Researchers have found a previously unknown mechanism by which the human immune system tries to battle the influenza A virus. The discovery by investigators from the University of Colorado Boulder and University of Texas at Austin is believed to offer new insights on how the virus often wins that battle, and could lead to new flu treatments, they said.

“We've solved a mystery, revealing a new aspect of our innate immune system and what flu has to do to get around it,” Nicholas Meyerson, Ph.D., a postdoctoral researcher in the BioFrontiers Institute and lead author of a “Nuclear TRIM25 Specifically Targets Influenza Virus Ribonucleoproteins to Block the Onset of RNA Chain Elongation,” a study published in the November 8 issue of the journal Cell Host & Microbe, said in a statement.

The findings could also shed new light on how the seasonal flu virus, which typically originates in birds, makes its way to humans. Influenza A kills 12,000 to 56,000 people in the U.S. annually, according to the U.S. Centers for Disease Control and Prevention. And last year’s influenza vaccine demonstrated only 20% to 30% effectiveness against a subtype of Influenza A virus, H3N2—with the potential for equally disappointing results this season—due to an adaptive mutation that affected egg-grown vaccines, but not vaccines produced in non-egg systems.

Results from the study may also undergird development of next-generation antivirals able to combat a broad spectrum of influenza strains, says Robert Krug, Ph.D., a professor at the University of Texas at Austin whose lab focuses on the molecular biology of influenza A and B viruses, and co-senior author of the study.

The study focused on the human protein TRIM25, recently discovered to play an important role in the human immune response to flu infection, and a protein called NS1 present in all strains of the influenza A virus and shown to bind TRIM25 to keep it from doing its job.

“We were basically trying to find out what TRIM25 was doing that flu did not want it to be doing and the role NS1 was playing in blocking that function,” Dr. Krug added.

Dr. Krug and colleagues found that TRIM25 acts earlier than previously believed, latching on to a critical and unique flu virus structure like a “molecular clamp” to keep the virus from replicating as soon as TRIM25 detects that structure. NS1 produced by the flu virus can block this function of TRIM25, enabling flu to circumvent the immune response and cause infection. The flu uses its NS1 protein to evade TRIM25's early flu-fighting response, the researchers said.

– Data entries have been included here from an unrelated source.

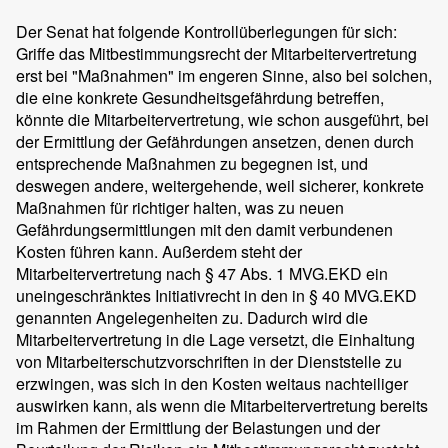
Der Senat hat folgende Kontrollüberlegungen für sich:
Griffe das Mitbestimmungsrecht der Mitarbeitervertretung
erst bei "Maßnahmen" im engeren Sinne, also bei solchen,
die eine konkrete Gesundheitsgefährdung betreffen,
könnte die Mitarbeitervertretung, wie schon ausgeführt, bei
der Ermittlung der Gefährdungen ansetzen, denen durch
entsprechende Maßnahmen zu begegnen ist, und
deswegen andere, weitergehende, weil sicherer, konkrete
Maßnahmen für richtiger halten, was zu neuen
Gefährdungsermittlungen mit den damit verbundenen
Kosten führen kann. Außerdem steht der
Mitarbeitervertretung nach § 47 Abs. 1 MVG.EKD ein
uneingeschränktes Initiativrecht in den in § 40 MVG.EKD
genannten Angelegenheiten zu. Dadurch wird die
Mitarbeitervertretung in die Lage versetzt, die Einhaltung
von Mitarbeiterschutzvorschriften in der Dienststelle zu
erzwingen, was sich in den Kosten weitaus nachteiliger
auswirken kann, als wenn die Mitarbeitervertretung bereits
im Rahmen der Ermittlung der Belastungen und der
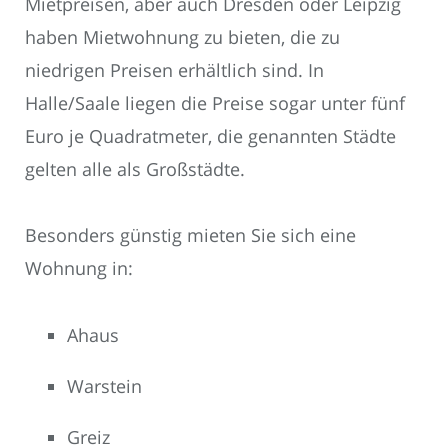
Mietpreisen, aber auch Dresden oder Leipzig
haben Mietwohnung zu bieten, die zu
niedrigen Preisen erhältlich sind. In
Halle/Saale liegen die Preise sogar unter fünf
Euro je Quadratmeter, die genannten Städte
gelten alle als Großstädte.
Besonders günstig mieten Sie sich eine
Wohnung in:
Ahaus
Warstein
Greiz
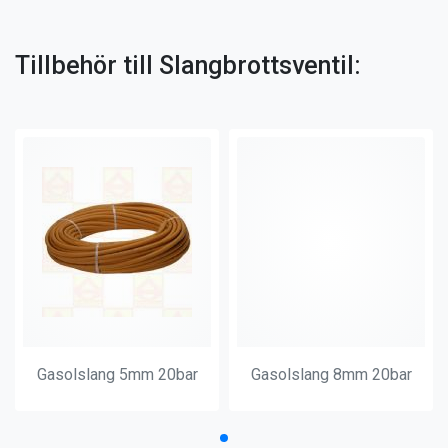
Tillbehör till Slangbrottsventil:
Gasolslang 5mm 20bar
Gasolslang 8mm 20bar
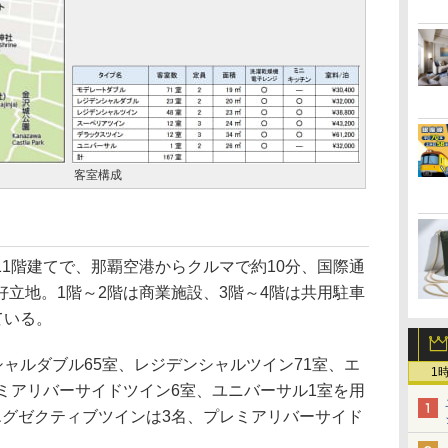
客室構成
1階建てで、那覇空港からクルマで約10分、国際通
立地。1階～2階は商業施設、3階～4階は共用駐車
ている。
ャルダブル65室、レジデンシャルツイン71室、エ
1
ミアリバーサイドツイン6室、ユニバーサル1室を用
エグゼクティブツインは3名、プレミアリバーサイド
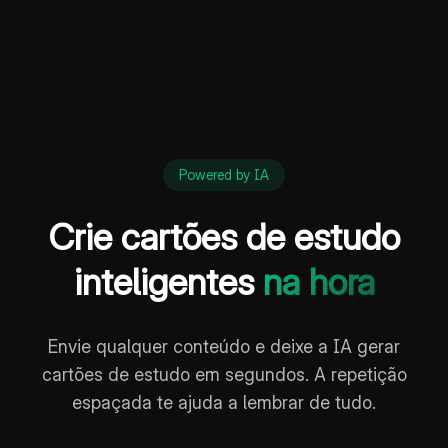
Powered by IA
Crie cartões de estudo
inteligentes
na hora
Envie qualquer conteúdo e deixe a IA gerar
cartões de estudo em segundos. A repetição
espaçada te ajuda a lembrar de tudo.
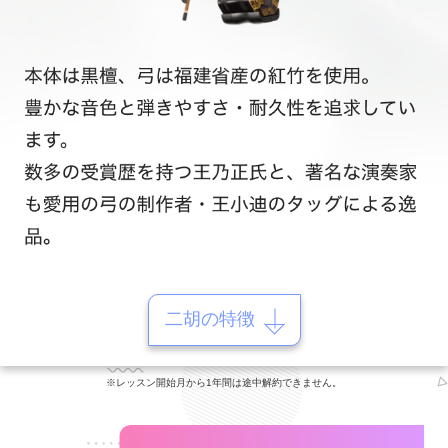
二胡の特徴
※レッスン開始月から1年間は途中解約できません。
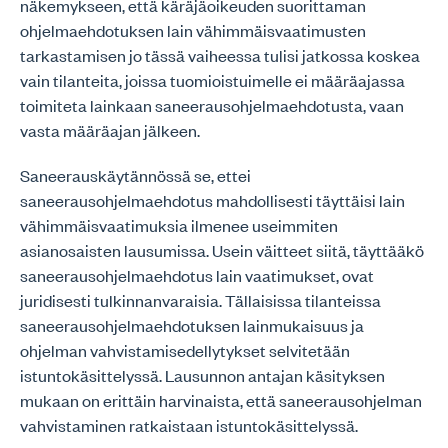
näkemykseen, että käräjäoikeuden suorittaman
ohjelmaehdotuksen lain vähimmäisvaatimusten
tarkastamisen jo tässä vaiheessa tulisi jatkossa koskea
vain tilanteita, joissa tuomioistuimelle ei määräajassa
toimiteta lainkaan saneerausohjelmaehdotusta, vaan
vasta määräajan jälkeen.
Saneerauskäytännössä se, ettei
saneerausohjelmaehdotus mahdollisesti täyttäisi lain
vähimmäisvaatimuksia ilmenee useimmiten
asianosaisten lausumissa. Usein väitteet siitä, täyttääkö
saneerausohjelmaehdotus lain vaatimukset, ovat
juridisesti tulkinnanvaraisia. Tällaisissa tilanteissa
saneerausohjelmaehdotuksen lainmukaisuus ja
ohjelman vahvistamisedellytykset selvitetään
istuntokäsittelyssä. Lausunnon antajan käsityksen
mukaan on erittäin harvinaista, että saneerausohjelman
vahvistaminen ratkaistaan istuntokäsittelyssä.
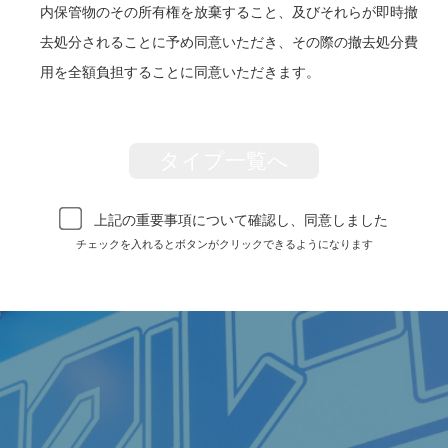
内保管物のその所有権を放棄すること、及びそれらが即時撤
去処分されることに予め同意いただき、その際の撤去処分費
用を全額負担することに同意いただきます。
タイプ一覧へ
上記の重要事項について確認し、同意しました
チェックを入れるとボタンがクリックできるようになります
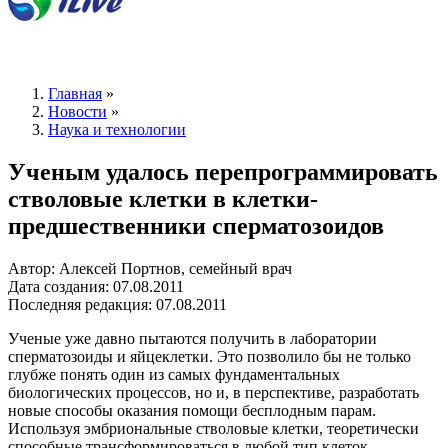
Главная
»
Новости
»
Наука и технологии
Ученым удалось перепрограммировать
стволовые клетки в клетки-
предшественники сперматозоидов
Автор: Алексей Портнов, семейный врач
Дата создания: 07.08.2011
Последняя редакция: 07.08.2011
Ученые уже давно пытаются получить в лаборатории
сперматозоиды и яйцеклетки. Это позволило бы не только
глубже понять один из самых фундаментальных
биологических процессов, но и, в перспективе, разработать
новые способы оказания помощи бесплодным парам.
Используя эмбриональные стволовые клетки, теоретически
способные трансформироваться в любой тип клеток,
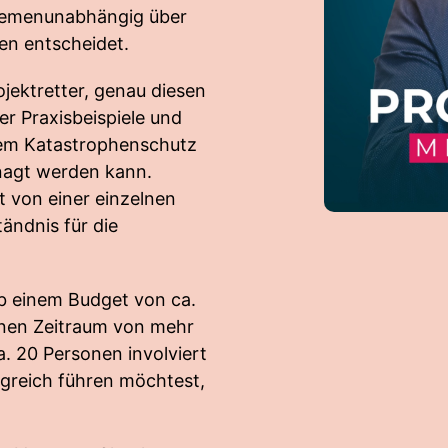
themenunabhängig über
ten entscheidet.
ojektretter, genau diesen
er Praxisbeispiele und
dem Katastrophenschutz
anagt werden kann.
t von einer einzelnen
tändnis für die
b einem Budget von ca.
inen Zeitraum von mehr
a. 20 Personen involviert
lgreich führen möchtest,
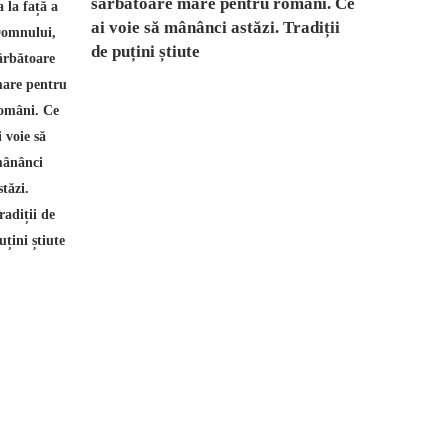
sărbătoare mare pentru români. Ce
ai voie să mânânci astăzi. Tradiții
de puțini știute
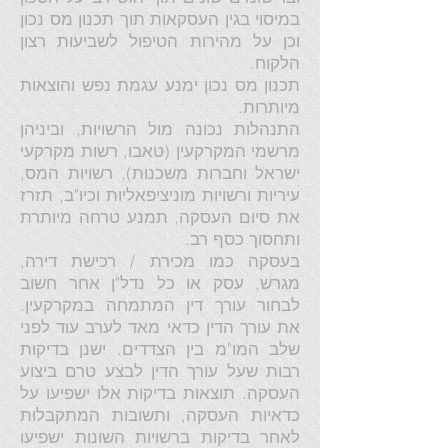
במיסוי בגין העסקאות תוך תכנון מס נכון
וכן על מהירות הטיפול לשביעות רצון
הלקוח.
תכנון מס נכון ימנע עגמת נפש והוצאות
מיותרות.
התנהלות נכונה מול הרשויות, וביניהן
מרשמי המקרקעין (טאבו, רשות מקרקעי
ישראל וחברות משכנות), רשויות המס,
עיריות ורשויות מוניציפאליות וכיו"ב, תזרז
את סיום העסקה, תמנע טרחה מיותרת
ותחסוך כסף רב.
בעסקה כמו מכירת / רכישת דירה,
מגרש, עסק או כל נדל"ן אחר חשוב
לבחור עורך דין המתמחה במקרקעין.
את עורך הדין כדאי מאד לערב עוד לפני
שלב המו"מ בין הצדדים. ישנן בדיקות
רבות שעל עורך הדין לבצע טרם ביצוע
העסקה. תוצאות בדיקות אלו ישפיעו על
כדאיות העסקה, ותשובות המתקבלות
לאחר בדיקות ברשויות השונות ישפיעו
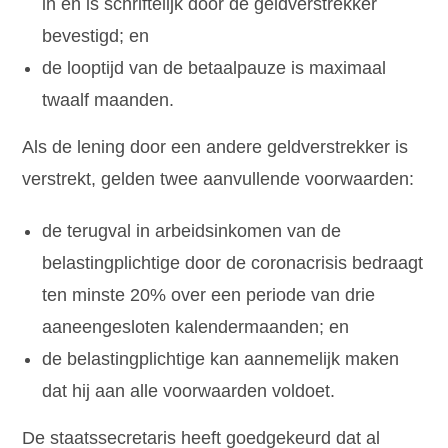
in en is schriftelijk door de geldverstrekker
bevestigd; en
de looptijd van de betaalpauze is maximaal
twaalf maanden.
Als de lening door een andere geldverstrekker is
verstrekt, gelden twee aanvullende voorwaarden:
de terugval in arbeidsinkomen van de
belastingplichtige door de coronacrisis bedraagt
ten minste 20% over een periode van drie
aaneengesloten kalendermaanden; en
de belastingplichtige kan aannemelijk maken
dat hij aan alle voorwaarden voldoet.
De staatssecretaris heeft goedgekeurd dat al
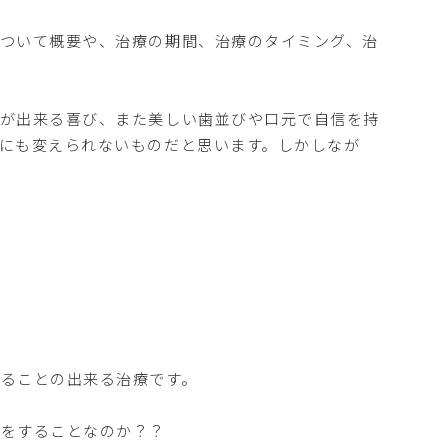
ついて概要や、治療の期間、治療のタイミング、治
事が出来る喜び、また美しい歯並びや口元で自信を持
にも変えられないものだと思います。しかしなが
ることの出来る治療です。
療をすることなのか？？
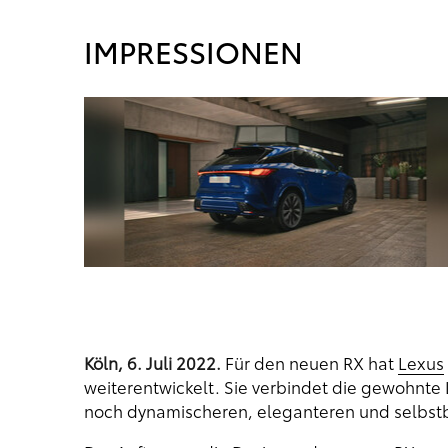
IMPRESSIONEN
,2-1,1
24 g/km,
Köln, 6. Juli 2022.
Für den neuen RX hat
Lexus
weiterentwickelt. Sie verbindet die gewohnte
noch dynamischeren, eleganteren und selbstb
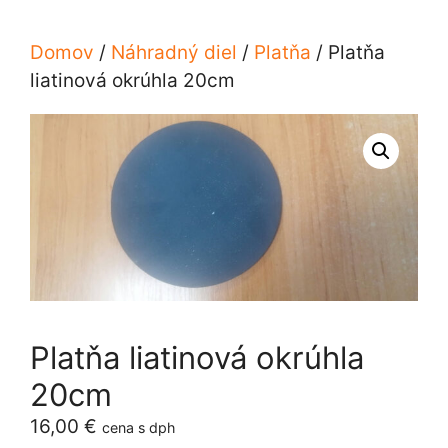
Domov
/
Náhradný diel
/
Platňa
/ Platňa
liatinová okrúhla 20cm
Platňa liatinová okrúhla
20cm
16,00
€
cena s dph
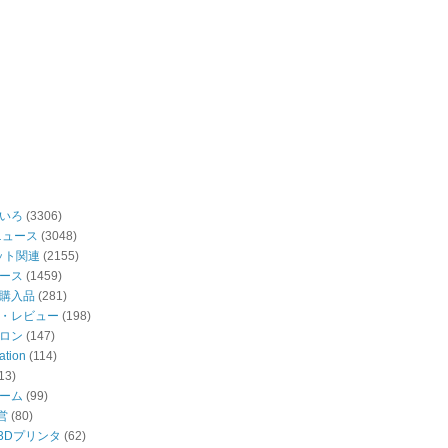
いろ
(3306)
ニュース
(3048)
ット関連
(2155)
ース
(1459)
購入品
(281)
・レビュー
(198)
ロン
(147)
ation
(114)
13)
ーム
(99)
営
(80)
・3Dプリンタ
(62)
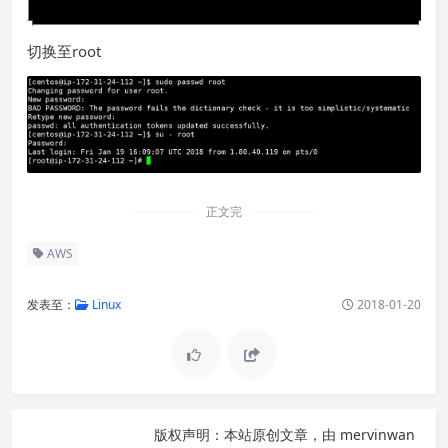
切换至root
正文完
AWS
发表至：
Linux
2018-01-20
版权声明：
本站原创文章，由
mervinwan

“Restriction Factor” Presence

The study also showed that TRIM25 is also a “restriction factor” protein present in the fastest-acting arm of the immune system before the spread of infection occurs. Previous research had suggested that TRIM25 fought off the flu virus by switching on the “interferon response” signaling pathway that enables cells through the body to fight off pathogens. Yet not all strains of influenza block this interferon signaling pathway, which led Dr. Meyerson to suspect another mechanism was at play in helping TRIM25 fight flu.

“Restriction factors lie in wait, and should a virus be detected in one of your cells, they have immediate destructive ability,” added co-senior author Sara Sawyer, Ph.D., an associate professor of molecular, cellular and developmental biology at the University of Colorado Boulder.

Researchers infected transgenic cell lines loaded with nonhuman primate versions of TRIM25 with the human influenza A virus. They found that the cells fought off the virus far better than human versions of the TRIM25 protein. “This told us that TRIM25 has the capacity to crush influenza, but that its human form was less active,” Meyerson said.

To learn how TRIM25 attacked influenza, the researchers combined purified TRIM25 with purified viral ribonucleoproteins (vRNPs)—eight-piece protein chains that house the influenza genome—and captured images using electron microscopy. They discovered that TRIM25 appeared to quickly recognize and inhibit the vRNPs in order to keep them from replicating inside the cell. This activity was inhibited by the NS1 protein in flu virus.

Researchers also found that TRIM25 is present in the cell nucleus, the same location in the cell where flu replication occurs. Until now, TRIM25 was believed to be present only in the cell cytoplasm.

Drs. Sawyer and Meyerson plan to follow up with further studies to explore how TRIM25 affects cross-species transmission of influenza, while Dr. Krug added that new treatments could be designed to block the NS1 protein produced by the flu virus, inhibiting its ability to evade the human immune system: “If you could somehow block NS1 from acting, you could block all strains of the virus.”